“Don’t take Revenge” and “Don’t bear a Grudge”

Copyright (C) 1975 by Holy Beggars’ Gazette

Reprinted by permission of the Holy Beggars.
San Francisco, 5735.

Shlomo’s Teachings on Mitzva 242.

Transcribed by (Rabbi) Elana Rappaport (Schachter),
Reb Shlomo speaking.

  Now we come to the mitzvas “don’t take revenge” and “don’t bear a
grudge.”
The Rambam explains why I shouldn’t take revenge. Imagine
someone says, “I won’t let you use my phone.” I’m burning up inside.
Why didn’t he let me use his phone? Then I decide I have to take
revenge. Imagine my taking revenge would cost me ten million dollars.
Would I walk around collecting ten million dollars just because he
didn’t let me use his phone? It seems stupid, right? Imagine I would
know how much evil it does to my heart to take revenge, the ugliest
emotion. Is it worth it? Maimonides says that no matter what anyone
does to you, it is not worth it. You would be doing yourself much more
evil than he did to you. Taking revenge is corrupting yourself. It is not
worth it. Rambam says there is nothing in the world strong enough
that it should be worthwhile to you to corrupt yourself, to become
low enough to take revenge. If you have a little bit of sense, forget it,
be above it.

    Bearing a grudge is not taking revenge, but every thought takes up
space in my heart. You should have other things in your head than
remembering something someone did to you. The Rambam says the
only way people will ever be able to live together is if they forget bad things.

    Let’s go a little bit deeper. The holy Chinuch says we believe in
free choice. On one hand a person has free choice, so why get angry
at somebody else? He has his free choice too, but on a higher level
there is such a thing as divine providence. Despite my free choice of
action, what somebody else does to me is my divine providence. What
I do to you is completely free choice in my world, and I really
shouldn’t do anything wrong to you. If you do something wrong to me,
in my world it was divine providence. In your world it was free
choice, but in regard to me it was divine providence. Maimonides says
free choice and divine providence is something our minds cannot
understand, cannot grasp. The thin line between free choice and
divine providence is so fine that we cannot understand it. Here comes
the holy Raavad who challenges the Rambam: if you can’t understand,
how can you talk about it? Why do you put it in your book? Rambam
only writes things you can understand. Rambam says you can
understand with your head that you can’t understand, so he put it in.
The Raavad says it is so deep that you cannot even understand that
you don’t understand, so no use talking about it. According to
Maimonides it is within the realm of my mind that I can understand
that I cannot understand, but the Raavad says no, it’s so far beyond
this world that you cannot understand.

  What does this argument tell us about how we should act? I ask
someone to do me a favor and let me make a phone call. He says I can’t.
What should my reaction be? My reaction should be that most likely,
I’m not supposed to make the phone call now. The person was only a
little messenger from G-d saying, “don’t make the phone call.” So, if I
really believed in G-d, then I would say, “Thank you for delivering the
message.” In my world there is nothing that can stop me, I have so
much free choice. If I want to, I can break all the barriers of the
world, but when it comes to someone else, there’s nothing I can do. I
can only have free choice to act myself. The moment I have to deal
with someone else, there is such a thick wall, there is nothing I can
do. Therefore the holy Chinuch says that you should not take revenge
because if you hold anger against someone, that means you didn’t believe it was G-d.

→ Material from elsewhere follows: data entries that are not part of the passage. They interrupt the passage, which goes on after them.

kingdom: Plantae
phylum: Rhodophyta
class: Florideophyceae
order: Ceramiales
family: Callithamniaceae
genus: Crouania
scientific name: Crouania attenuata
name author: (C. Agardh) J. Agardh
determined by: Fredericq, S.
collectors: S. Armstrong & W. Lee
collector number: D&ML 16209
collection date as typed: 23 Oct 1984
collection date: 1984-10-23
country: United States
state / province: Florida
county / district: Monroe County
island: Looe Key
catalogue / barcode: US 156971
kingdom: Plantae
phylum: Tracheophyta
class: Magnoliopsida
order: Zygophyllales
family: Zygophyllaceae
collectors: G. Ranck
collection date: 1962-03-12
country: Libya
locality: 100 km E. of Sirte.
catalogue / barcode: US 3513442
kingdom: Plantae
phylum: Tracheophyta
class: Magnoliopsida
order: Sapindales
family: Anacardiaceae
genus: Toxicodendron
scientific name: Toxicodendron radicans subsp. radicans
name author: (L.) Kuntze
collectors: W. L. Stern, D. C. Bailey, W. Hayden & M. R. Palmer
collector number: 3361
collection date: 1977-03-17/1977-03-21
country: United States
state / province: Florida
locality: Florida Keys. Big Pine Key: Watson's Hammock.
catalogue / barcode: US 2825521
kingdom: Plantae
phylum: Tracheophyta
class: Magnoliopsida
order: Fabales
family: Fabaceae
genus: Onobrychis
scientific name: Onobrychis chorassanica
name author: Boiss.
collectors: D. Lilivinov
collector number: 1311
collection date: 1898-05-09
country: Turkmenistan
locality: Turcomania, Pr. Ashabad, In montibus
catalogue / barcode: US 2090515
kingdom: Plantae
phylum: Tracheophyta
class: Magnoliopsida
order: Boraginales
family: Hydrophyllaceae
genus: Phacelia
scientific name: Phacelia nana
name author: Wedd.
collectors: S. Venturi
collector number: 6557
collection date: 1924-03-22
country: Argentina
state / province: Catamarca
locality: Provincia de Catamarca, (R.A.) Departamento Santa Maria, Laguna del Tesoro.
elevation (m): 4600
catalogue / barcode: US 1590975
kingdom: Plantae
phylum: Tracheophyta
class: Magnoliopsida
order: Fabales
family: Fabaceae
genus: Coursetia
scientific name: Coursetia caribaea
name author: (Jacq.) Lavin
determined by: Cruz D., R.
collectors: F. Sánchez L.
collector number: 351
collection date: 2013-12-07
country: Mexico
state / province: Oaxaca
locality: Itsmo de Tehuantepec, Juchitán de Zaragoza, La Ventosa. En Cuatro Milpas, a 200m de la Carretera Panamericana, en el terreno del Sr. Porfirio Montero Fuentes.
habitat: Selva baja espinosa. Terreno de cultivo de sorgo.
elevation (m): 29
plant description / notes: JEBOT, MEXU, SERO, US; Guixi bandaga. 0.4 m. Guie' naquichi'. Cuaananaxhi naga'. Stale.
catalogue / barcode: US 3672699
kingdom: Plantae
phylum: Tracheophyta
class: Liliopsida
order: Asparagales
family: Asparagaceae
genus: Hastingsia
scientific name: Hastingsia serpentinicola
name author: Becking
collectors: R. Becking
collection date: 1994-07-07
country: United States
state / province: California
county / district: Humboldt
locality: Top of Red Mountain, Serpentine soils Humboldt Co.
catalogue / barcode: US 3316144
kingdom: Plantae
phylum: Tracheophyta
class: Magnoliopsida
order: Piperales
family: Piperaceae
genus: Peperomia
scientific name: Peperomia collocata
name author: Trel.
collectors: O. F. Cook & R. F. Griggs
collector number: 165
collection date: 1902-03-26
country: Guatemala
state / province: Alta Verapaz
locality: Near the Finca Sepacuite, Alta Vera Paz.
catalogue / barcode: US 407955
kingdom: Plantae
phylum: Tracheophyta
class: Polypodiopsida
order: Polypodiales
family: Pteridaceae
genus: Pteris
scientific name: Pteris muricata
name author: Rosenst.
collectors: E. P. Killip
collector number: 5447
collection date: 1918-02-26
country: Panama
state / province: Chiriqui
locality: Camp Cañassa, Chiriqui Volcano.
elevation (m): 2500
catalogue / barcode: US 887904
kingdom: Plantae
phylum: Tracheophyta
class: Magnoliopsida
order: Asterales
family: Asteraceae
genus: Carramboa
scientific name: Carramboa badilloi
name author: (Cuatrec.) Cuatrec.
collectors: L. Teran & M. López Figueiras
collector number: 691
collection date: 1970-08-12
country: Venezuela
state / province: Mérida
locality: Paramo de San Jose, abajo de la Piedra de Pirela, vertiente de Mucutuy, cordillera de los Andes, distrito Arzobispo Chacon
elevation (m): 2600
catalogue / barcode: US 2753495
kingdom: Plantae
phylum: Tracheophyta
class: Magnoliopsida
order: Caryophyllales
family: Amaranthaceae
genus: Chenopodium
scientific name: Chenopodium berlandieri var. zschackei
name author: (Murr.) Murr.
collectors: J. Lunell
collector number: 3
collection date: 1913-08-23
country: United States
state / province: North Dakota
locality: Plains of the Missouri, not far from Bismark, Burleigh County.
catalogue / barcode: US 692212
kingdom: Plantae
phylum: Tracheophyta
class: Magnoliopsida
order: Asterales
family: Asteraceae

    The truth is, in a certain deep way the time for free choice is over
at this point. I have choice in my own private world, but I don’t have
choice whether to be a Jew or not. I just don’t, because I am. If I
violate my free choice I am destroying my whole soul; I make myself
into a cripple. Reb Nachman says there are two kinds of evil. One is
when I want to give charity, and my evil comes and says, “don’t give.”
Then there is general evil which is not concentrated against any
specific action or thing. It is concentrated against my being what I am
supposed to be. This evil doesn’t mind what I do. “Do anything you want
to be holy. Be Holy, who cares? just don’t be what you have to be,
because this is deeper than any thing in the world.” Evil is trying to
stop every person from being what he is supposed to be. “Don’t be a
Jew. Even if you want to be what you are, don’t be real about it.” Evil
is holding out to the last strength, “just don’t be completely what you
have to be.” We have to cut off this evil.